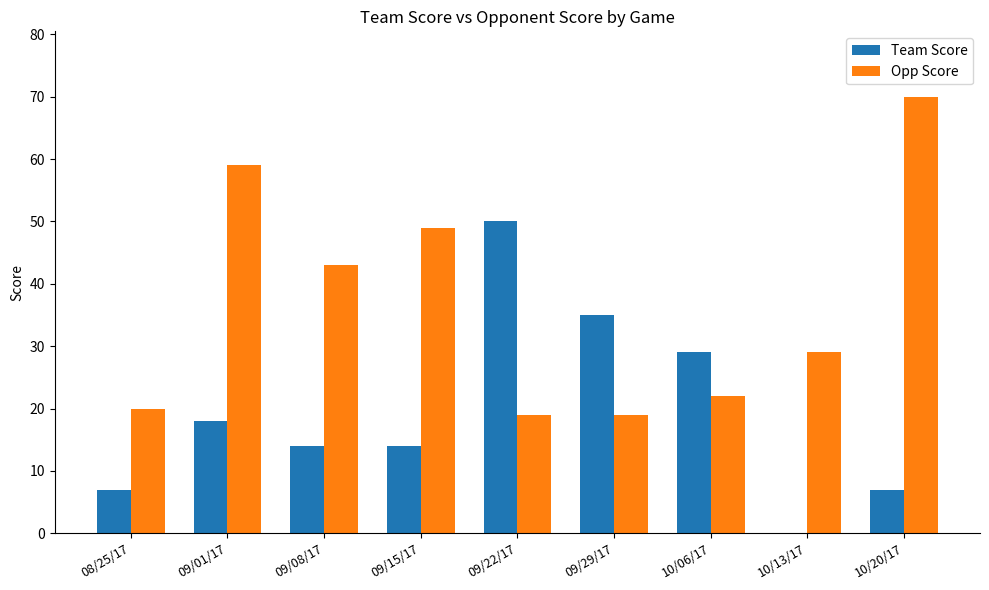

True or false: Team Score has a value of 7 at 10/20/17.

True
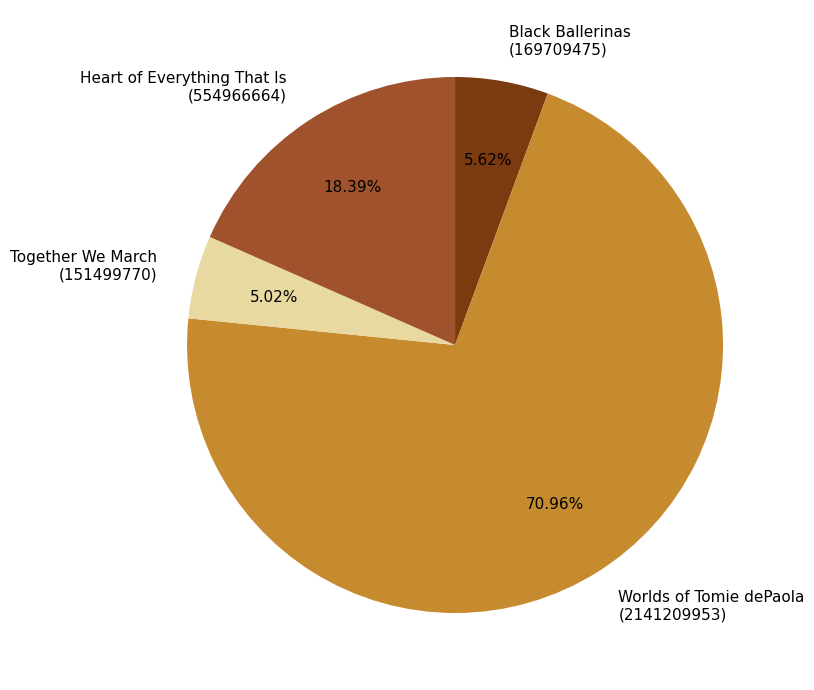

How many slices are in this pie chart?

4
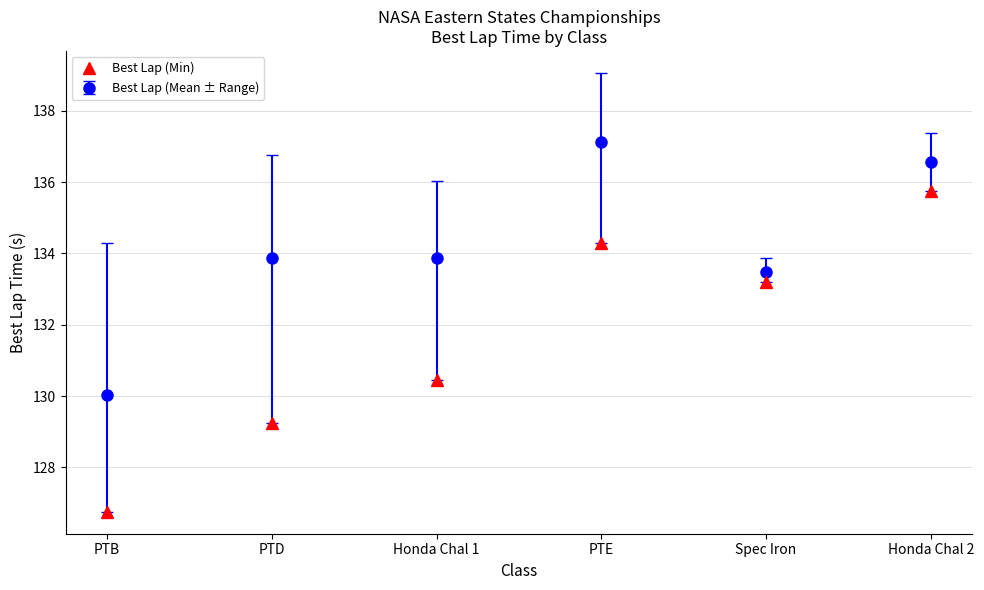

What is the difference between the Best Lap (Mean ± Range) values at PTD and Spec Iron?

0.4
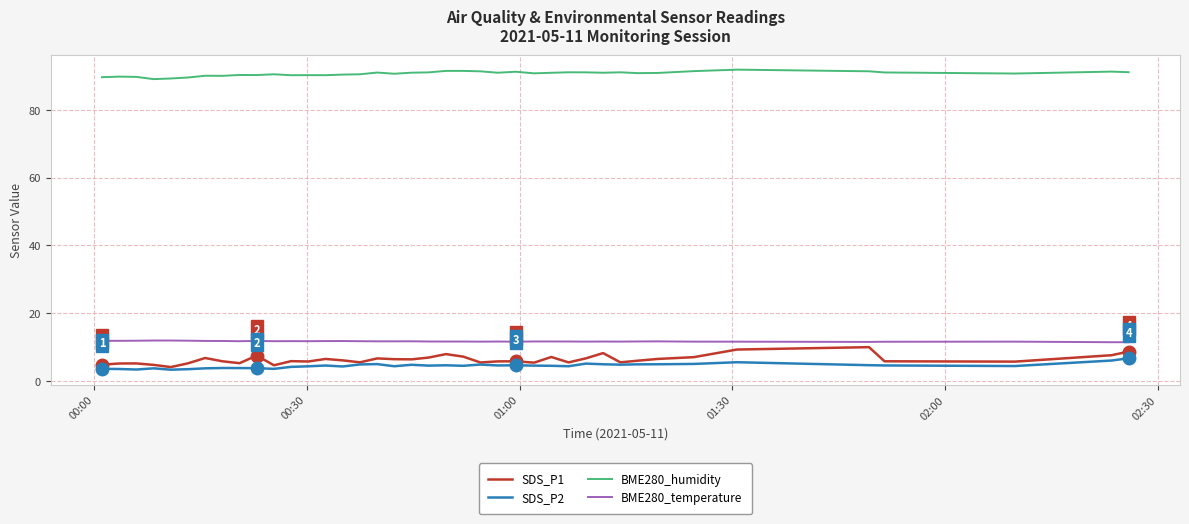

What is the greatest value displayed?

91.9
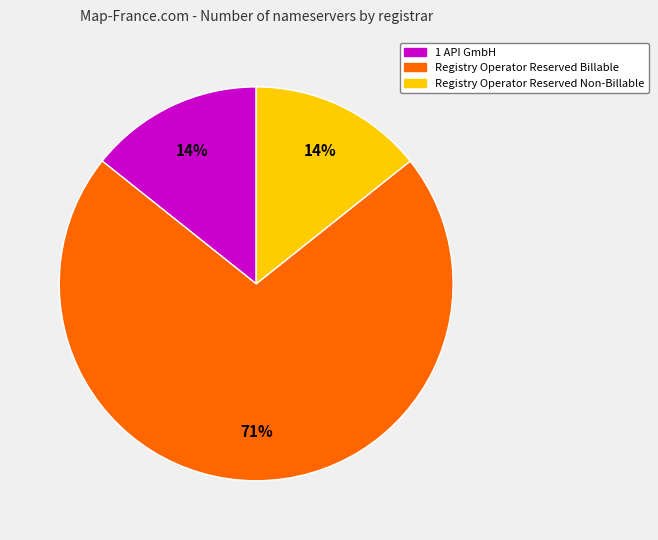

How many slices are in this pie chart?

3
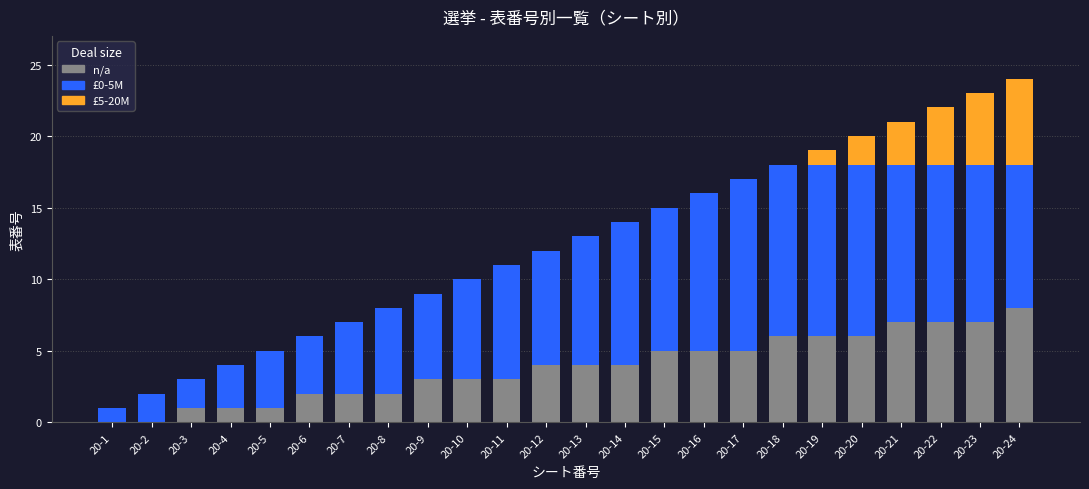

What is the sum of all n/a values?

92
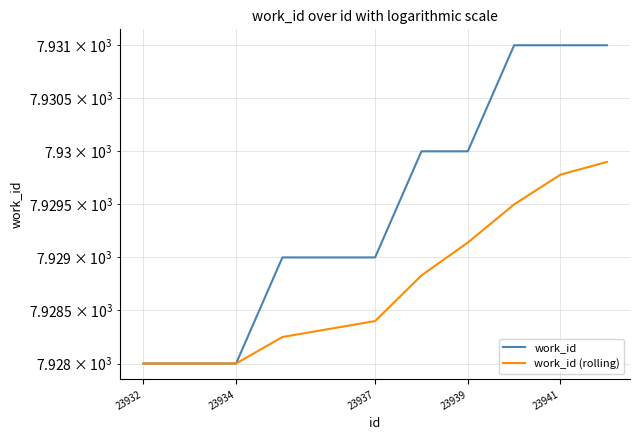

Reading left to right, transcribe all the data shown in this chart.

work_id: 7928.0	7928.0	7928.0	7929.0	7929.0	7930.0	7930.0	7931.0	7931.0	7931.0
work_id (rolling): 7928.0	7928.0	7928.0	7928.2	7928.4	7928.8	7929.1	7929.5	7929.8	7929.9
......
WHAT TO PRODUCE:
Reproduce all of the items above word for word, leaving out the pictures.

RESULT OF THE EXERCISE:
True or false: Team Score has a value of 7 at 10/20/17.

True

How many slices are in this pie chart?

4

What is the difference between the Best Lap (Mean ± Range) values at PTD and Spec Iron?

0.4

What is the greatest value displayed?

91.9

How many slices are in this pie chart?

3

What is the sum of all n/a values?

92

Reading left to right, transcribe all the data shown in this chart.

work_id: 7928.0	7928.0	7928.0	7929.0	7929.0	7930.0	7930.0	7931.0	7931.0	7931.0
work_id (rolling): 7928.0	7928.0	7928.0	7928.2	7928.4	7928.8	7929.1	7929.5	7929.8	7929.9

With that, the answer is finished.